Starving Americans.jpg
Angelica Hernandez (left) and her mother, Gloria Nunez, struggle to make ends meet on a very limited budget.


How shall I put this?

Let me be as sensitive as I can possibly be.

BWAAAAAAAHAHAHAHAHAHA!

Good gravy! I'd have had a hard time mustering sympathy for two welfare queens who refuse to pull up stakes from their taxpayer-funded digs and head to where the jobs are if I had only listened to this on my radio, but let's just say that the photo really supersizes the stupidity of the piece.

My heart turned to stone when I read that the mother had NEVER HAD A JOB, but the thought that they're going to give up meat -- and presumably go ... hungry -- is rich.

I'd like to thank NPR for providing the most succinct argument for abolishing Social Security benefits and food stamps I've ever seen.

We have Asian refugees fleeing tyrannical Communist regimes land on our shores, neither speaking nor reading English, moving to whatever city offers economic opportunity, throwing themselves into the workplace, opening businesses, raising families, sending kids to college, and making the most of the American dream.

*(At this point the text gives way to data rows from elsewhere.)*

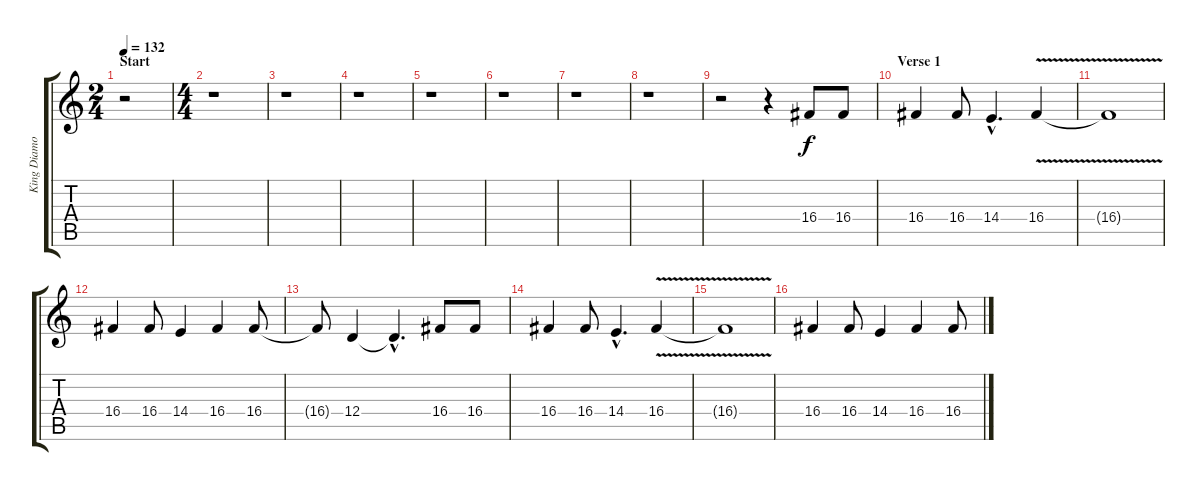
\track ("King Diamond" "King Diamo") {instrument drawbarorgan}
\staff {score tabs}
\tuning (E4 B3 G3 D3 A2 E2) {hide}
\ts (2 4)
\section ("" "Start")
\tempo 132
\clef g2
\ks c
r.2{dy f instrument drawbarorgan} |
\ts (4 4)
r.1 |
r.1 |
r.1 |
r.1 |
r.1 |
r.1 |
r.1 |
r.2 r.4 16.4.8 16.4.8 |
\section ("" "Verse 1")
16.4.4 16.4.8 14.4{hac}.4{d} 16.4{v}.4 |
16.4{t}.1 |
16.4.4 16.4.8 14.4.4 16.4.4 16.4.8 |
16.4{t}.8 12.4.4 12.4{hac t}.4{d} 16.4.8 16.4.8 |
16.4.4 16.4.8 14.4{hac}.4{d} 16.4{v}.4 |
16.4{t}.1 |
16.4.4 16.4.8 14.4.4 16.4.4 16.4.8
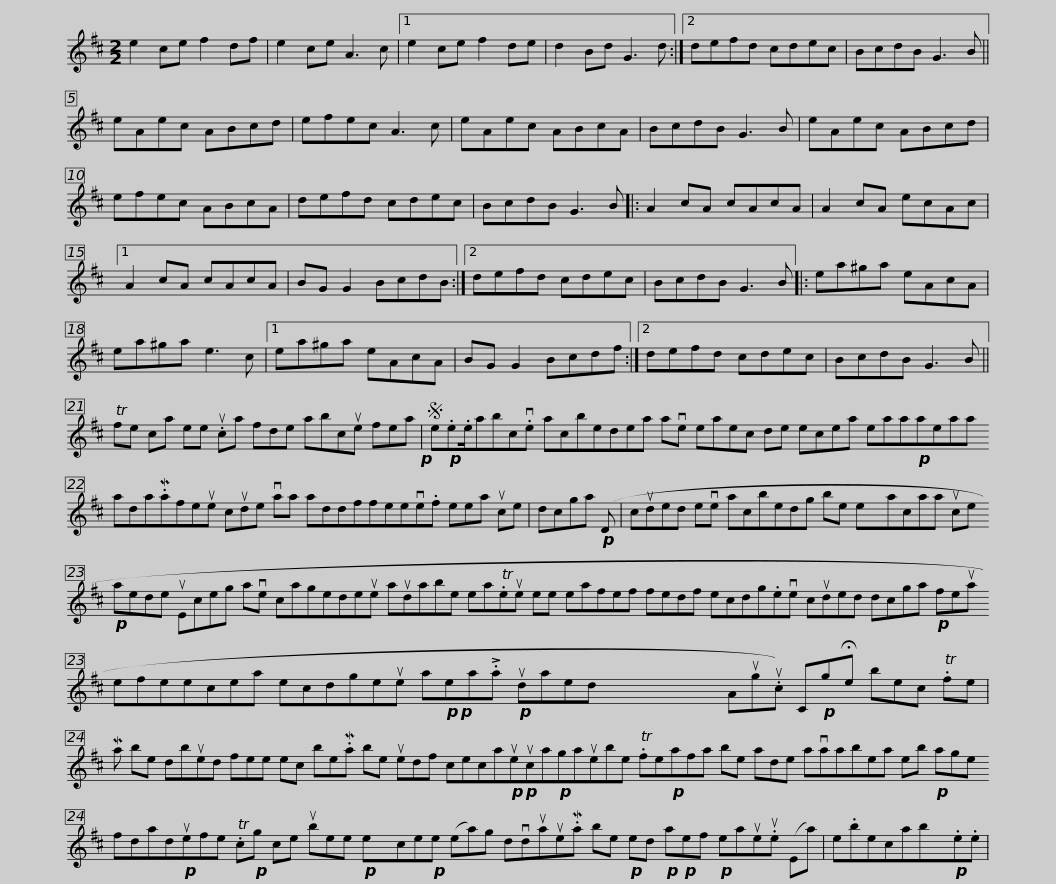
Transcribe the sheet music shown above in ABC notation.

X:1
L:1/8
M:2/2
I:linebreak $
K:D
V:1 treble
V:1
 e2 ce f2 df | e2 ce A3 c |1 e2 ce f2 de | d2 Bd G3 d :|2 defd cdec | %5
 BcdB G3 B ||$ eAec ABcd | efec A3 c | eAec ABcA | BcdB G3 B | %10
 eAec ABcd | efec ABcA |$ defd cdec | BcdB G3 B |: A2 cA cAcA | %15
 A2 cA ecAc |1 A2 cA cAcA | BG G2 BcdB :|2$ defd cdec | BcdB G3 B |: %20
 ea^ga eAcA | ea^ga e3 c |1 ea^ga eAcA |$ BG G2 Bcdf :|2 defd cdec | %25
 BcdB G3 B || Tfe ca ee .uca fde abcue fea!p! |$S e!p!.e.e/abc.ve acbedea ave eaec de ecea eaa!p!aeaa ada.Mafeue cude vaa addffeeve.f eea uce |$ dcga!p! (D |$ cuded eve acbedg be exacaa uce!p! aede uEceg ave cagedeue audabe ea.Teue ee eafef fedf ecdg.eve cuded dcga!p! feua efeecea ecdgeue a!p!!p!ea!>!.a!p! udaed x24 Aug.uc) C!p!g!fermata!e bec .Tfe |$ %30
 Ma be dbued fee ec be.Ma be uedf ceca!p!!p!ueuca!p!gauebe .Tfe!p!afa be ade avaabea eb!p! age fdad!p!uefe .Tc!p!g ce ubee!p! exce!p!e (ea)g dvduaue.Ma be!p! ed!p! a!p!ef!p! eaue.ue (Ea) |$ e.becabx!p!.e.e | %32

On the other hand, we have this gal, who has taken every advantage given to her by her hard-working father and turned it into a lifetime of indolence and sloth, paid for and supported by cash earned by people unwilling to dedicate 40 years to producing nothing.

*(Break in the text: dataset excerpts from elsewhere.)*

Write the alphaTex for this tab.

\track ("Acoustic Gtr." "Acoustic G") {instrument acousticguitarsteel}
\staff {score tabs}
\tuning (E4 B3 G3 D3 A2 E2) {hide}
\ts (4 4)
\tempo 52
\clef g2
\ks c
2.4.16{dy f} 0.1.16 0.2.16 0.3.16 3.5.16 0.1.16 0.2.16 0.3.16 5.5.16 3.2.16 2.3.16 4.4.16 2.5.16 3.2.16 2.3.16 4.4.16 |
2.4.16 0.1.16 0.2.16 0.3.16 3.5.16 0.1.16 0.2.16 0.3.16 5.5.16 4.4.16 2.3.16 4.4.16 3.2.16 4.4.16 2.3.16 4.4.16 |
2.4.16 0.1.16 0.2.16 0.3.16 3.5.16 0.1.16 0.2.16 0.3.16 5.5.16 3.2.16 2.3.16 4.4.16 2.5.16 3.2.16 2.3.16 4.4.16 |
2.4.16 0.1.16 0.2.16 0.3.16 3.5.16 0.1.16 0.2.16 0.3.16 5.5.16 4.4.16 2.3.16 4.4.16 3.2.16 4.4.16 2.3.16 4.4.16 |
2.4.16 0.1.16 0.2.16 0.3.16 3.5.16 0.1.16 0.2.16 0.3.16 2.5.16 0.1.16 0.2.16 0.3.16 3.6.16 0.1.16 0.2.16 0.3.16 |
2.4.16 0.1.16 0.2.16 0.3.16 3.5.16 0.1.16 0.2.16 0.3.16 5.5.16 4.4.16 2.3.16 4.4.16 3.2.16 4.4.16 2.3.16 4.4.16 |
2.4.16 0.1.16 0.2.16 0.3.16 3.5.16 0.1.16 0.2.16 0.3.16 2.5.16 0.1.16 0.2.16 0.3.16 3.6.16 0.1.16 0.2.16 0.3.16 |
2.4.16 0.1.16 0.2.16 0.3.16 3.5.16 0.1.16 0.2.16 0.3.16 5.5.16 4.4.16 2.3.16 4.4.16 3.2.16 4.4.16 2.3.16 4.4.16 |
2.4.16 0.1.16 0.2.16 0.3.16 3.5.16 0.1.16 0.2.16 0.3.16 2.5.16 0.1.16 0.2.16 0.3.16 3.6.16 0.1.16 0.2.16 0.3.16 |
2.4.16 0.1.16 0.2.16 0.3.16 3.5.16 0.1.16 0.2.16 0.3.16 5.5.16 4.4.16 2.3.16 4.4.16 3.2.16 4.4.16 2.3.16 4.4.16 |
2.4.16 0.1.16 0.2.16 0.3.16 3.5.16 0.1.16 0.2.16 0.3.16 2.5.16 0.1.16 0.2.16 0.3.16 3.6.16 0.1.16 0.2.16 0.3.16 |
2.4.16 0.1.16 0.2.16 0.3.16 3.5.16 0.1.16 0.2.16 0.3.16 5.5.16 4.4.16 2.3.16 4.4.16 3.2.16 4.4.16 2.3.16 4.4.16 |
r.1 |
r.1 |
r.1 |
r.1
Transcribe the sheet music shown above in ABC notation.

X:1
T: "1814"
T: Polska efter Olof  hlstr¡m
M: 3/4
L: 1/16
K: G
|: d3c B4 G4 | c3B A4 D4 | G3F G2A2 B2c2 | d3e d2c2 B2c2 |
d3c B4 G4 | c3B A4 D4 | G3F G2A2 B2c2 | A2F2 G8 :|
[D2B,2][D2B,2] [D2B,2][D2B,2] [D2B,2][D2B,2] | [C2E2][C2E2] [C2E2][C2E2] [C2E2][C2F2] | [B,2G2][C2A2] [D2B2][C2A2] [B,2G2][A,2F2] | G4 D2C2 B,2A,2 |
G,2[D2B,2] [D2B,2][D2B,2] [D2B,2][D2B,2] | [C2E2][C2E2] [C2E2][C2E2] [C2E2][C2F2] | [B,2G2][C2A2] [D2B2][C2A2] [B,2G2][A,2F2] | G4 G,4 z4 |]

Hell, this woman is being supported by some of those immigrants who arrived on our shores with nothing, other than their pride and willingness to work.

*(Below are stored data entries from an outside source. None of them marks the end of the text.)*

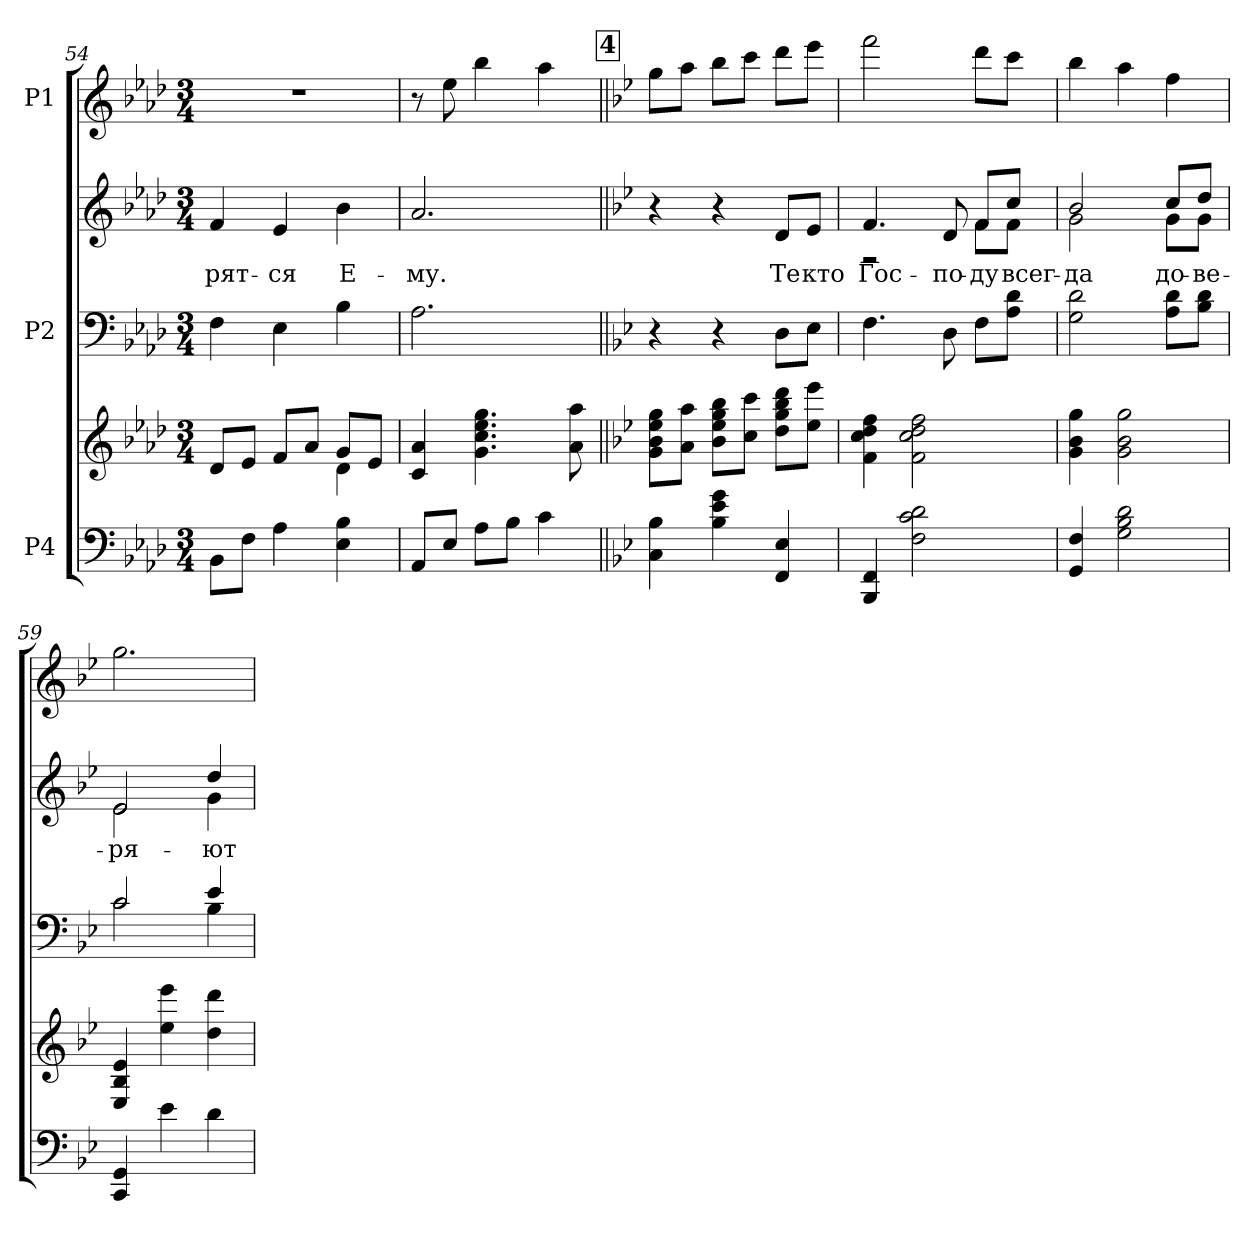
**kern	**kern	**kern	**kern	**text	**kern
*part3	*part3	*part2	*part2	*part2	*part1
*staff5	*staff4	*staff3	*staff2	*staff2	*staff1
*I"P4	*	*I"P2	*	*	*I"P1
*clefF4	*clefG2	*clefF4	*clefG2	*	*clefG2
*k[b-e-a-d-]	*k[b-e-a-d-]	*k[b-e-a-d-]	*k[b-e-a-d-]	*	*k[b-e-a-d-]
*A-:	*A-:	*A-:	*A-:	*	*A-:
*M3/4	*M3/4	*M3/4	*M3/4	*	*M3/4
=54	=54	=54	=54	=54	=54
*	*^	*	*	*	*
!	!	!	!	!	!LO:LY:b:color=#000000	!LO:N:vis=1
8BB-i\L	8d-i/L	2ryy	4Fi\	4fi/	-рят-	2.r
8Fi\J	8e-i/J	.	.	.	.	.
!	!	!	!	!	!LO:LY:b:color=#000000	!
4A-i\	8fi/L	.	4E-i\	4e-i/	-ся	.
.	8a-i/J	.	.	.	.	.
!	!	!	!	!	!LO:LY:b:color=#000000	!
4E-i\ 4B-i	8gi/L	4d-i\	4B-i\	4b-i\	Е-	.
.	8e-i/J	.	.	.	.	.
*	*v	*v	*	*	*	*
=55	=55	=55	=55	=55	=55
!	!	!	!	!LO:LY:b:color=#000000	!
8AA-i/L	4ci/ 4a-i	2.A-i\	2.a-i/	-му.	8r
8E-i/J	.	.	.	.	8ee-i\
8A-i\L	4.gi\ 4.cci 4.ee-i 4.ggi	.	.	.	4bb-i\
8B-i\J	.	.	.	.	.
4ci\	.	.	.	.	4aa-i\
.	8a-i\ 8aa-i	.	.	.	.
!!LO:REH:place=s1:B:color=#000000:enc=box:fs=17.5172:t=4
=56||	=56||	=56||	=56||	=56||	=56||
*k[b-e-]	*k[b-e-]	*k[b-e-]	*k[b-e-]	*	*k[b-e-]
*B-:	*B-:	*B-:	*B-:	*	*B-:
4Ci\ 4B-i	8gi\ 8b-i 8ee-i 8ggiL	4r	4r	.	8ggi\L
.	8ai\ 8aaiJ	.	.	.	8aai\J
4B-i\ 4e-i 4gi	8b-i\ 8ee-i 8ggi 8bb-iL	4r	4r	.	8bb-i\L
.	8cci\ 8ccciJ	.	.	.	8ccci\J
!	!	!	!	!LO:LY:b:color=#000000	!
4FFi/ 4E-i	8ddi\ 8ggi 8bb-i 8dddiL	8Di\L	8di/L	Те	8dddi\L
!	!	!	!	!LO:LY:b:color=#000000	!
.	8ee-i\ 8eee-iJ	8E-i\J	8e-i/J	кто	8eee-i\J
!!LO:PB:g=z
=57	=57	=57	=57	=57	=57
!	!	!	!	!LO:LY:b:color=#000000	!
*	*	*	*^	*	*
4BBB-i/ 4FFi	4fi\ 4cci 4ddi 4ffi	4.Fi\	4.fi/	2r	Гос-	2fffi\
2Fi\ 2ci 2di	2fi\ 2cci 2ddi 2ffi	.	.	.	.	.
!	!	!	!	!	!LO:LY:b:color=#000000	!
.	.	8Di\	8di/	.	-по-	.
!	!	!	!	!	!LO:LY:b:color=#000000	!
.	.	8Fi\L	8fi/L	8fi\L	-ду	8dddi\L
!	!	!	!	!	!LO:LY:b:color=#000000	!
.	.	8Ai\ 8diJ	8cci/J	8fi\J	всег-	8ccci\J
=58	=58	=58	=58	=58	=58	=58
!	!	!	!	!	!LO:LY:b:color=#000000	!
4GGi/ 4Fi	4gi\ 4b-i 4ggi	2Gi\ 2di	2b-i/	2gi\	-да	4bb-i\
2Gi\ 2B-i 2di	2gi\ 2b-i 2ggi	.	.	.	.	4aai\
!	!	!	!	!	!LO:LY:b:color=#000000	!
.	.	8Ai\ 8diL	8cci/L	8gi\L	до-	4ffi\
!	!	!	!	!	!LO:LY:b:color=#000000	!
.	.	8B-i\ 8diJ	8ddi/J	8gi\J	-ве-	.
=59	=59	=59	=59	=59	=59	=59
*	*	*^	*	*	*	*
!	!	!	!	!	!	!LO:LY:b:color=#000000	!
4CCi/ 4GGi	4E-i/ 4B-i 4e-i	2ci/	2ci\	2e-i/	2e-i\	-ря-	2.ggi\
4e-i\	4ee-i\ 4eee-i	.	.	.	.	.	.
!	!	!	!	!	!	!LO:LY:b:color=#000000	!
4di\	4ddi\ 4dddi	4e-i/	4B-i\	4ddi/	4gi\	-ют-	.
*	*	*v	*v	*	*	*	*
*	*	*	*v	*v	*	*
=	=	=	=	=	=
*-	*-	*-	*-	*-	*-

This is what we get for telling people there's no shame in being on the dole.

Only in America.

Only on NPR.

Posted by Mike Lief at July 20, 2008 11:28 PM | TrackBack

Comments

There is another (liberal) way to look at this. As long as these two are on the dole and holed up in their crappy little apartment, I don't have to see them or put up with them in my society.

I have always felt that anything under 4% unemployment was a bad thing. It puts people into the workforce that I cannot deal with.

I'll pay their damn welfare, just make sure my burger order is right.

Posted by: Brent Smiley at July 20, 2008 11:47 PM

OMG! WTF! It reminds me of when I was in law school and supporting my daughter and how concerned I was about the unhealthy side of us taking full advantage of 29 cent cheeseburgers at Mickey D's (they freeze well). I guess 40 years of 29 cent cheeseburgers takes its toll.

Posted by: Thin Ice, Sr. at July 21, 2008 06:17 AM

OMG! This is probably an isolated incident..right? This never happens in California...

BWAAAAAAAHAHAHAHAHAHA! The one on the left could sub in for Shamu a couple days a week--who would know.

Somethin' for nothin'...typical. Leno would have a field day with this.